Os professores da rede pública do Distrito Federal que estudam ingressar com ações individuais para cobrar diferenças relacionadas ao Piso Nacional do Magistério devem redobrar a atenção. Em nota divulgada nesta semana, o Sindicato dos Professores do Distrito Federal (Sinpro-DF) informou que todos os processos sobre o tema estão suspensos em todo o país por determinação do Supremo Tribunal Federal (STF) e fez um alerta sobre os riscos de abandonar a ação coletiva proposta pela entidade.
A ação coletiva foi protocolada pelo departamento jurídico do sindicato em 2023 e busca assegurar que os reajustes previstos na Lei do Piso Nacional do Magistério sejam aplicados proporcionalmente em todos os padrões da carreira, inclusive para os servidores que recebem remuneração acima do piso salarial.
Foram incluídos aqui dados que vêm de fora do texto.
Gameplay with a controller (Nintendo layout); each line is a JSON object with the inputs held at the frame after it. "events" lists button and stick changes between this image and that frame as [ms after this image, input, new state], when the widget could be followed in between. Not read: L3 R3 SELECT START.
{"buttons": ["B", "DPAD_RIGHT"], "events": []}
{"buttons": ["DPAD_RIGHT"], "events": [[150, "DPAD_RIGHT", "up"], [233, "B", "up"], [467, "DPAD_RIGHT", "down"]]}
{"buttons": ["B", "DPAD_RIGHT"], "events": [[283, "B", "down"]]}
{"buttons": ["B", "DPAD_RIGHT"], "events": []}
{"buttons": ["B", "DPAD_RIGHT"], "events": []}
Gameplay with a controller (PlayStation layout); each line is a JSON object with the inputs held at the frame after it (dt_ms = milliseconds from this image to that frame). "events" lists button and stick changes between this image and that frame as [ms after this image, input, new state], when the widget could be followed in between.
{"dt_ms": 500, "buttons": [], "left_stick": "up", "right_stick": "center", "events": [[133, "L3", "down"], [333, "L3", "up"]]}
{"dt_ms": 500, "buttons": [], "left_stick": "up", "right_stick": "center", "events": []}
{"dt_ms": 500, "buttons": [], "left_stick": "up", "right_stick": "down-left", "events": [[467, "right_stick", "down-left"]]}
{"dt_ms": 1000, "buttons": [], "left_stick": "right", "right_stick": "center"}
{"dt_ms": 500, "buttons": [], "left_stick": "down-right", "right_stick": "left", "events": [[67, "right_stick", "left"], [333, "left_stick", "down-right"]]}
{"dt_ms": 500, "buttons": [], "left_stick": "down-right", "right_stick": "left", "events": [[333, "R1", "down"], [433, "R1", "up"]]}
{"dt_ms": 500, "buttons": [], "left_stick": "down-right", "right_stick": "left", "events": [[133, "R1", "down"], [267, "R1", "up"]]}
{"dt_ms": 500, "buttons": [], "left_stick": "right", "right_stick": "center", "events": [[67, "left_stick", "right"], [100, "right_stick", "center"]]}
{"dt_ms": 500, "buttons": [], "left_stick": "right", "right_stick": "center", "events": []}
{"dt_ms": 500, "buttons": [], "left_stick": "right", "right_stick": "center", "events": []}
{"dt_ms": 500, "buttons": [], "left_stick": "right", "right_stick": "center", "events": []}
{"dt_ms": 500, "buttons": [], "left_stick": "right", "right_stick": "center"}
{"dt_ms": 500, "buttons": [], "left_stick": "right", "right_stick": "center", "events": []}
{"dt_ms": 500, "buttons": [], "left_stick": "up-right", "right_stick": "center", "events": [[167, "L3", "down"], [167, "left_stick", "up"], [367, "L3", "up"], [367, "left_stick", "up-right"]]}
Segundo o Sinpro, a ação beneficia toda a categoria, abrange todos os valores eventualmente devidos e conta com parecer favorável do Ministério Público, reforçando a expectativa de reconhecimento do direito reivindicado.
STF interrompe julgamento
Apesar do andamento da ação, o julgamento da matéria foi interrompido após um pedido de vista no Supremo Tribunal Federal. Com isso, todos os processos semelhantes em tramitação no Brasil permanecem suspensos até que a Corte retome a análise do caso.
Na avaliação do sindicato, esse cenário torna ineficaz a estratégia de ingressar com novas ações individuais neste momento, já que elas também ficarão paralisadas aguardando a decisão definitiva do STF.
Ações individuais podem representar perdas
O Sinpro também chama a atenção para um ponto considerado decisivo. De acordo com a entidade, o professor que optar por uma ação individual abre mão automaticamente da ação coletiva ajuizada em 2023.
Além disso, em razão das regras de prescrição, os valores passíveis de cobrança ficam limitados aos últimos cinco anos, impedindo a recuperação de diferenças salariais referentes aos anos de 2018, 2019 e 2020. Na prática, isso pode representar uma redução significativa no montante que eventualmente venha a ser reconhecido pela Justiça.
Para o sindicato, a ação coletiva permanece sendo a alternativa mais abrangente para garantir os direitos da categoria, sem qualquer prejuízo relacionado ao tempo de tramitação, já que todos os processos dependem da conclusão do julgamento no Supremo.
Histórico de mobilização
Na nota, o Sinpro também relembra que o cumprimento da Lei do Piso pelo Governo do Distrito Federal é resultado da mobilização permanente dos profissionais da educação.
Entre as conquistas destacadas pela entidade estão a incorporação da Gaped, a atualização das titulações, a incorporação do auxílio-saúde e a implementação da última parcela do Plano de Carreira, medida garantida por decisão judicial.
O sindicato afirma que continuará acompanhando o julgamento no STF e reforça que seguirá atuando tanto na esfera judicial quanto na mobilização da categoria para assegurar a valorização dos profissionais da educação pública e a plena aplicação da legislação do Piso Nacional do Magistério.